<<<<
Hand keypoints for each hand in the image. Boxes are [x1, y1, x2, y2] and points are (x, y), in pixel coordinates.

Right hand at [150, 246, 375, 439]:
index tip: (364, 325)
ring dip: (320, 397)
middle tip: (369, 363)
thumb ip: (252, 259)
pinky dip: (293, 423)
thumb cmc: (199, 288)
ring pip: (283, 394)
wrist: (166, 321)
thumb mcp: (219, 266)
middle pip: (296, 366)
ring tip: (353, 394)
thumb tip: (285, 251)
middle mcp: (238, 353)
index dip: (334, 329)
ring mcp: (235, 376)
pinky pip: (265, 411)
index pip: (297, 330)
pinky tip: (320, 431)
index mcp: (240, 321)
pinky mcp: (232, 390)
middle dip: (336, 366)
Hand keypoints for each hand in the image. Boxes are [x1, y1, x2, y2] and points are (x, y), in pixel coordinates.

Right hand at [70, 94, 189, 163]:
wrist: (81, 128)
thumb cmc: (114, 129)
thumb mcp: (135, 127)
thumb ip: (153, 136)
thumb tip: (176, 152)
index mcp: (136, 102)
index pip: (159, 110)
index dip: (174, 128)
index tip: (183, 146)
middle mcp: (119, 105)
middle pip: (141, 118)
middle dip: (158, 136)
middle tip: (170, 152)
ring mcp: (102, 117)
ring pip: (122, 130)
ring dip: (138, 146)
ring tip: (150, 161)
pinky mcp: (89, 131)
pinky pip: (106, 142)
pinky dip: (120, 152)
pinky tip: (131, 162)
>>>>
<<<<
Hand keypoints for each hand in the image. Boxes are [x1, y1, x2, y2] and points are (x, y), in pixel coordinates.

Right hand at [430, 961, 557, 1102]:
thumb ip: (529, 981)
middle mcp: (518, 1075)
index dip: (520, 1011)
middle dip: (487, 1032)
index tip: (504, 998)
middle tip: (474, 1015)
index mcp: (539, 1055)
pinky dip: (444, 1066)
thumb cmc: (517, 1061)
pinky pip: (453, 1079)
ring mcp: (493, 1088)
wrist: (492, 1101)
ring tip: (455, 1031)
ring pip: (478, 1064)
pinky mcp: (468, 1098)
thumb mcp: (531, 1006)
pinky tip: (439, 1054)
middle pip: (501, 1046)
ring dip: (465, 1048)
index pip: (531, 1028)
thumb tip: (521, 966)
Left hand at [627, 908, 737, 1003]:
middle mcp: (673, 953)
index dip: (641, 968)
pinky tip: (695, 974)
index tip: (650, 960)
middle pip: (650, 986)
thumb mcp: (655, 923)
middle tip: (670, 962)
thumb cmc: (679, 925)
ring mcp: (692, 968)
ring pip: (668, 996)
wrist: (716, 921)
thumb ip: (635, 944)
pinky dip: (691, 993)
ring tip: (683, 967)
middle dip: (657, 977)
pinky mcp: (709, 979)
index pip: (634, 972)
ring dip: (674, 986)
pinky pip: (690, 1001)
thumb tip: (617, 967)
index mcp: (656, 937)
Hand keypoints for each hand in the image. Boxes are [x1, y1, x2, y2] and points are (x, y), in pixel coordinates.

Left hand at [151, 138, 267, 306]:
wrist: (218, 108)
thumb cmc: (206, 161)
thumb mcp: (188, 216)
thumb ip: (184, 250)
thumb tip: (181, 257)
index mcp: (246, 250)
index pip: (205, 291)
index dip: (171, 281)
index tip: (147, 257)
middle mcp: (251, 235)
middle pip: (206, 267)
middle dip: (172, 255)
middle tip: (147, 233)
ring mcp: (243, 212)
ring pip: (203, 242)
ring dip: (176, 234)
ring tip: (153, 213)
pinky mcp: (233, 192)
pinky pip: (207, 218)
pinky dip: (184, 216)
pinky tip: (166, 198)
>>>>
## WHAT THE EXERCISE ASKS
Could you repeat exactly the lines above from the line with "index tip: (504, 998)" up to and including the line with "thumb mcp: (531, 1006)", and only those?

## RESULT FOR THIS EXERCISE
index tip: (504, 998)
middle tip: (474, 1015)
index mcp: (539, 1055)
pinky dip: (444, 1066)
thumb cmc: (517, 1061)
pinky pip: (453, 1079)
ring mcp: (493, 1088)
wrist: (492, 1101)
ring tip: (455, 1031)
ring pip: (478, 1064)
pinky mcp: (468, 1098)
thumb mcp: (531, 1006)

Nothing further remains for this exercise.